Colzium House and the remains of Colzium Castle are situated north-west of and overlook the loch.

==History==
The battlefield of the 15 August 1645 Battle of Kilsyth between Scottish Royalists and Covenanters is thought to be in the vicinity of the loch, although its exact position remains a subject of debate. Ordnance Survey maps mark the battlefield as being within the loch's bounds, reflecting the creation or expansion of the loch in the 18th or 19th century.

Townhead Reservoir is described, in an 1891 history of the Incorporation of Bakers of Glasgow - a burgh guild or cartel owning the exclusive right to sell bread in Glasgow, and operator of a number of watermills on the River Kelvin - as a water-rights asset of the Incorporation acting as an impounding dam capable of providing flow on the Kelvin when low water levels would otherwise jeopardise milling operations. Duties of the Master Court of the Incorporation included regular inspection of the loch. The reservoir was popularly known as Bakers' Loch.
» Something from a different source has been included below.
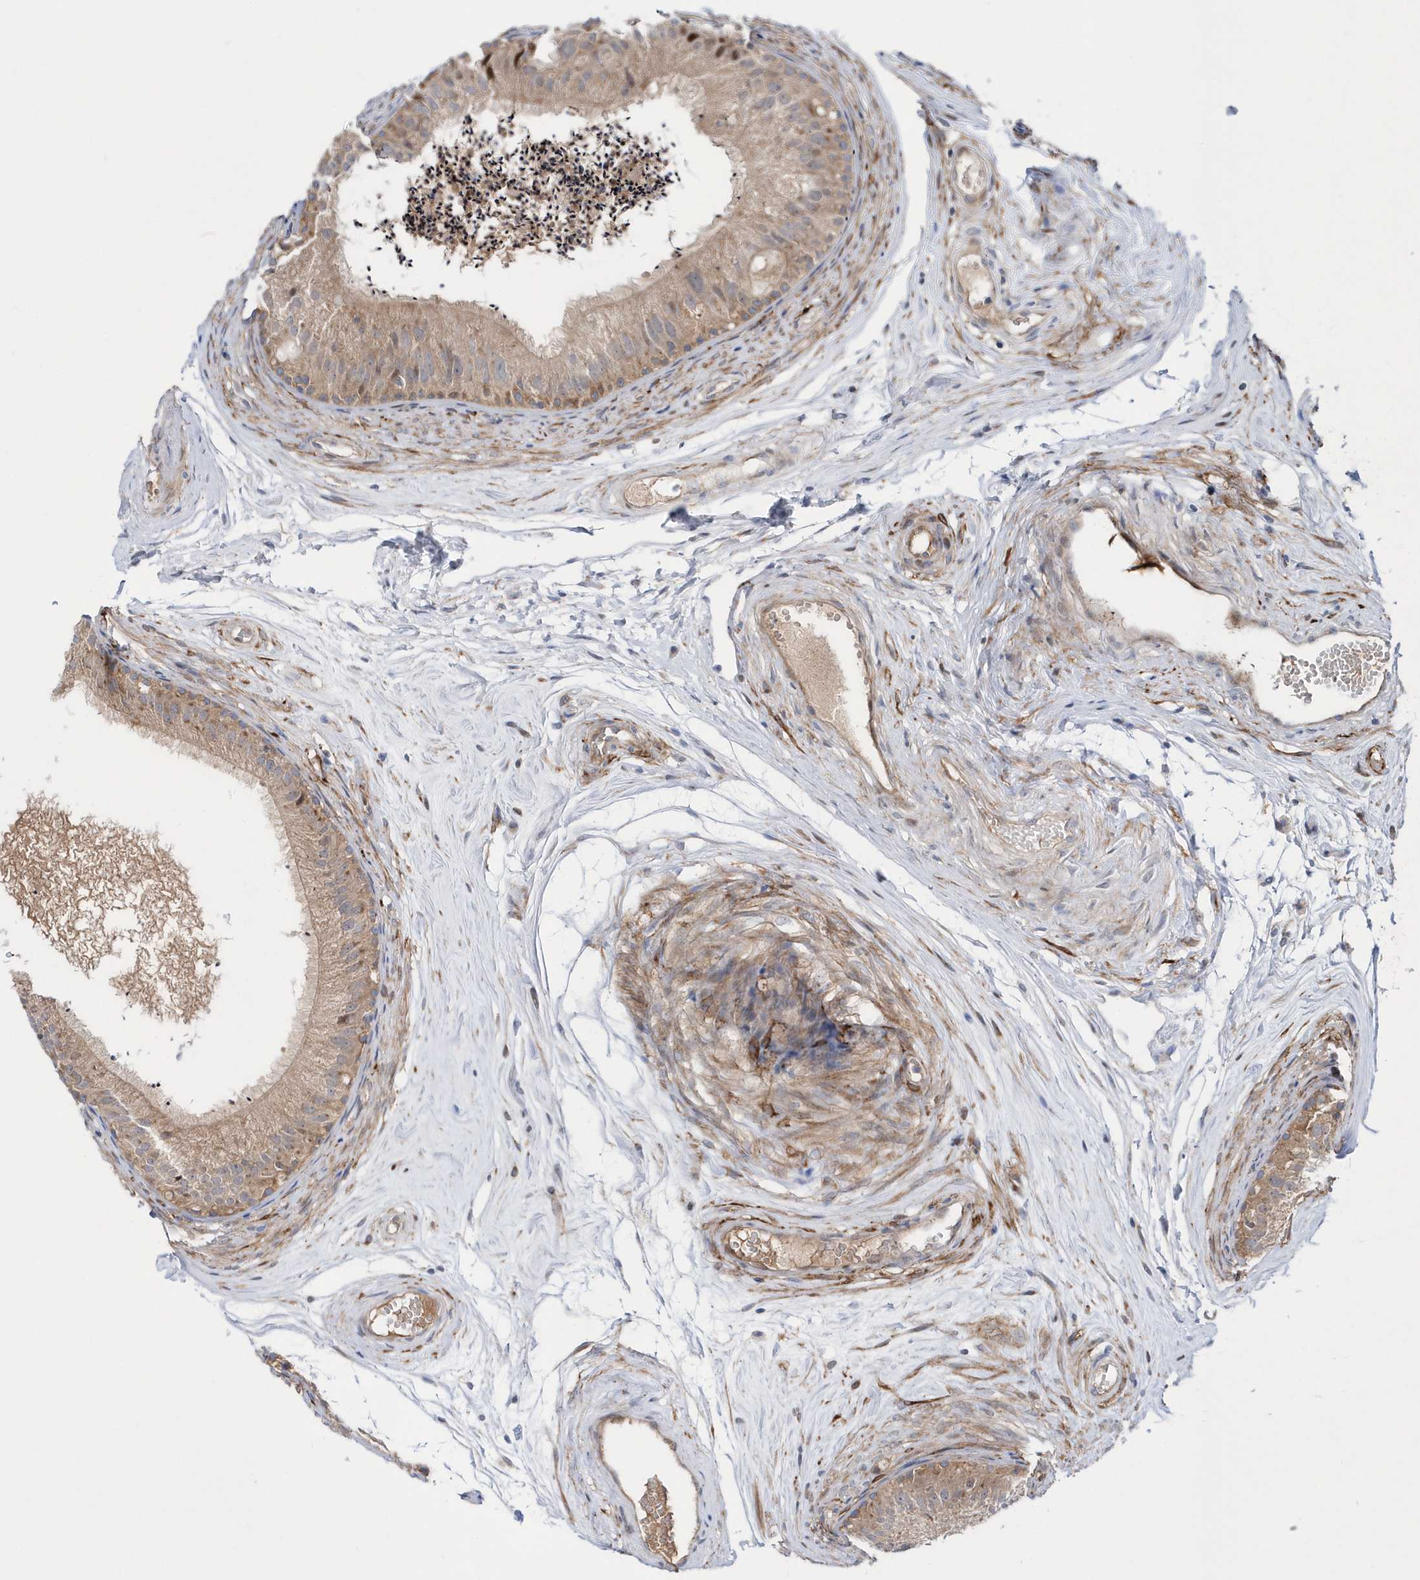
{"staining": {"intensity": "weak", "quantity": ">75%", "location": "cytoplasmic/membranous"}, "tissue": "epididymis", "cell_type": "Glandular cells", "image_type": "normal", "snomed": [{"axis": "morphology", "description": "Normal tissue, NOS"}, {"axis": "topography", "description": "Epididymis"}], "caption": "Epididymis stained with DAB immunohistochemistry shows low levels of weak cytoplasmic/membranous positivity in approximately >75% of glandular cells. (DAB = brown stain, brightfield microscopy at high magnification).", "gene": "DSPP", "patient": {"sex": "male", "age": 56}}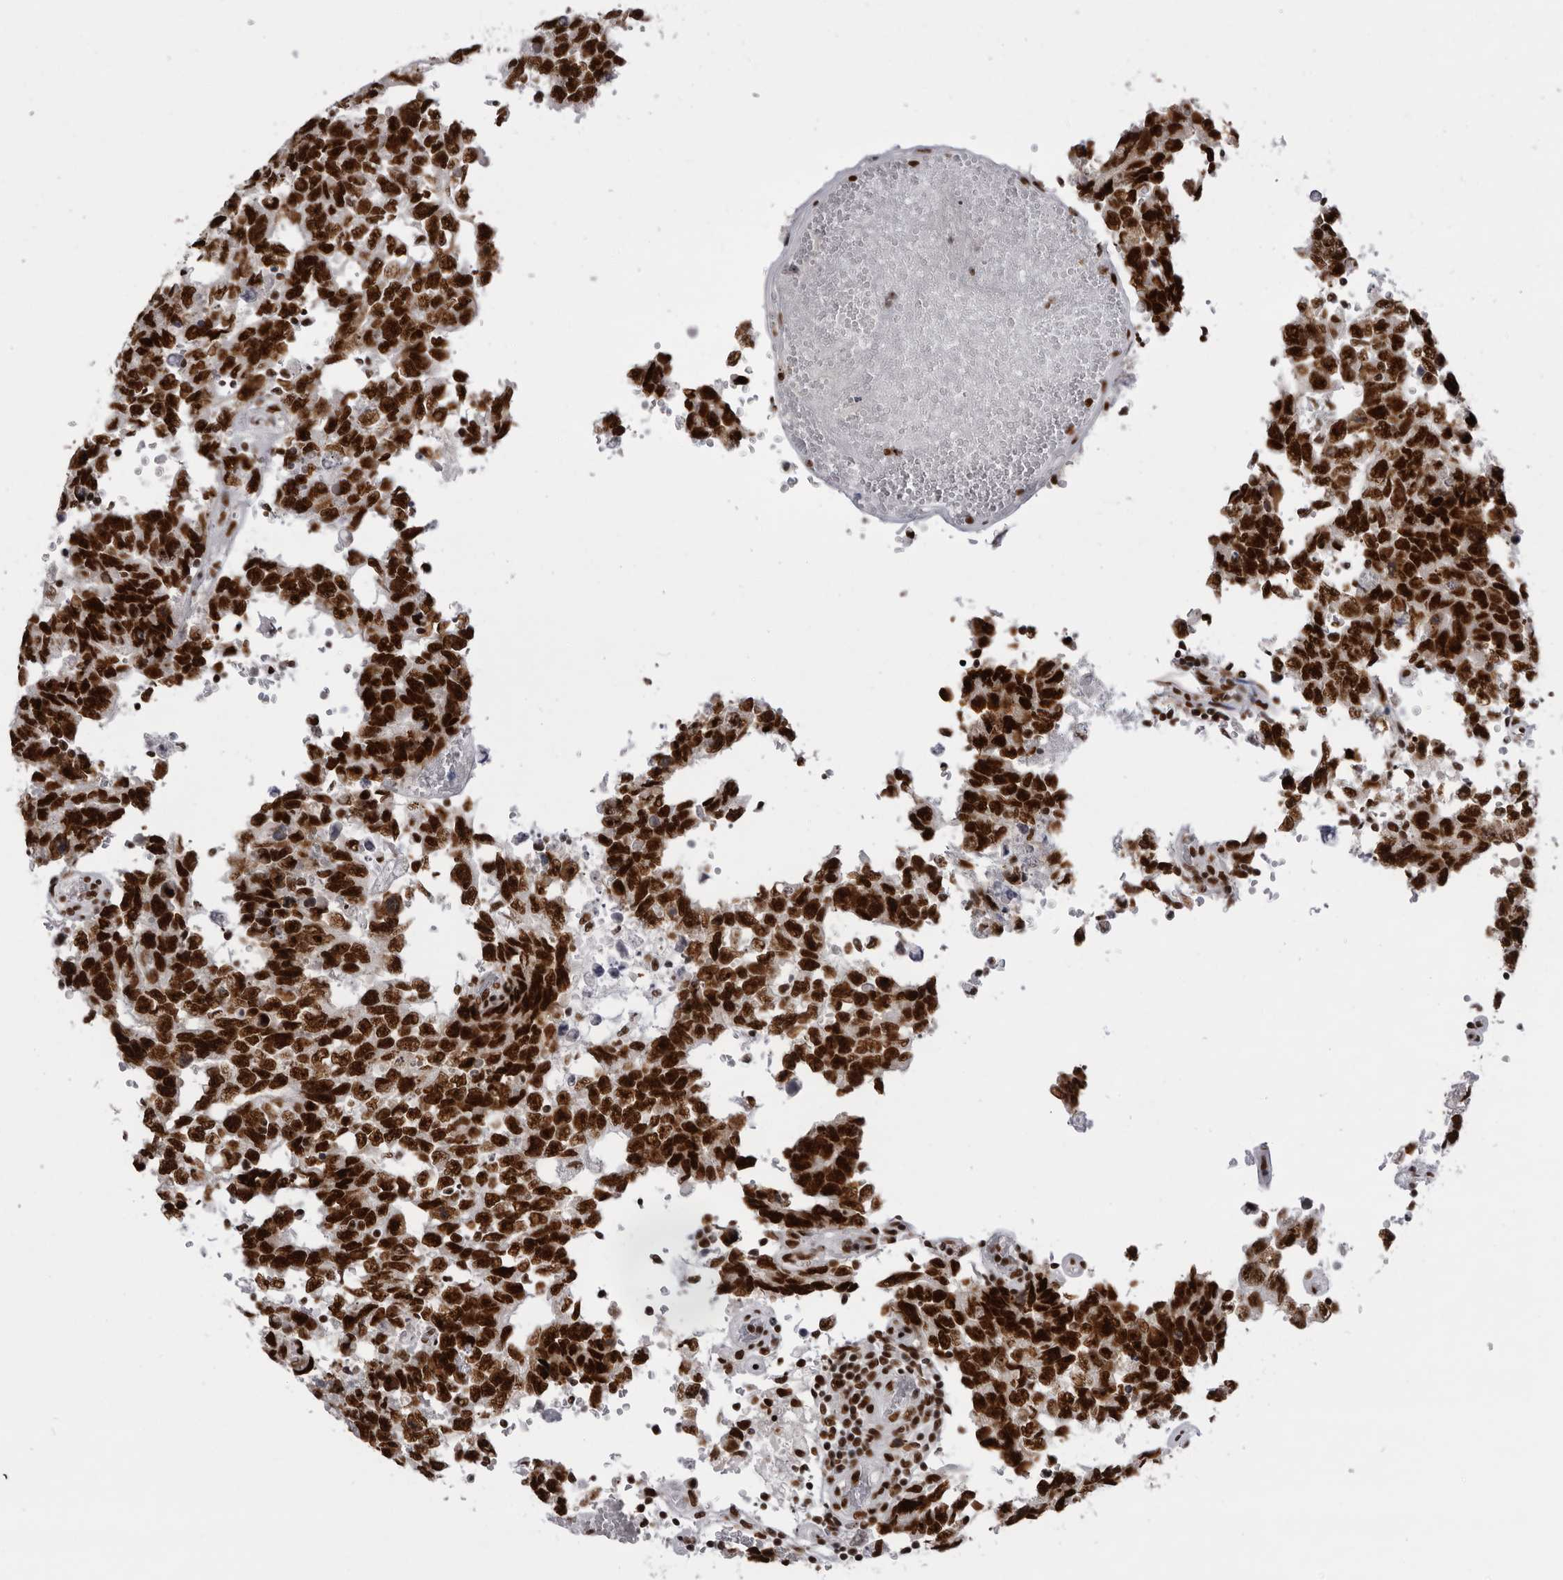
{"staining": {"intensity": "strong", "quantity": ">75%", "location": "nuclear"}, "tissue": "testis cancer", "cell_type": "Tumor cells", "image_type": "cancer", "snomed": [{"axis": "morphology", "description": "Carcinoma, Embryonal, NOS"}, {"axis": "topography", "description": "Testis"}], "caption": "About >75% of tumor cells in embryonal carcinoma (testis) display strong nuclear protein expression as visualized by brown immunohistochemical staining.", "gene": "DHX9", "patient": {"sex": "male", "age": 26}}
According to the history, upon the construction of the Forth and Clyde Canal following its parliamentary approval in 1786, and especially because of the diversion of Townhead's outflow to the canal, the Glasgow bakers stood on their rights and insisted that the canal company - as they were bound to do by law - made good the shortfall by providing a new impounded source of water. In response, in 1776, the canal company erected a reservoir at Kilmannan, about 25 km to the west of Townhead, which feeds the Kelvin via the Allander Water. The canal company also purchased Townhead Reservoir for £3,283.

Despite this history, a number of other sources trace Townhead Reservoir back only as far as the construction of the Forth and Clyde Canal, asserting that it was constructed as part of John Smeaton's designs for the new canal, and offering construction dates of, variously, 1771-1773, 1778, and 'by 1786 it was providing the canal with 2,245 lockfuls of water annually'. The Gazetteer for Scotland states that 'the loch expanded to supply the Forth & Clyde Canal'.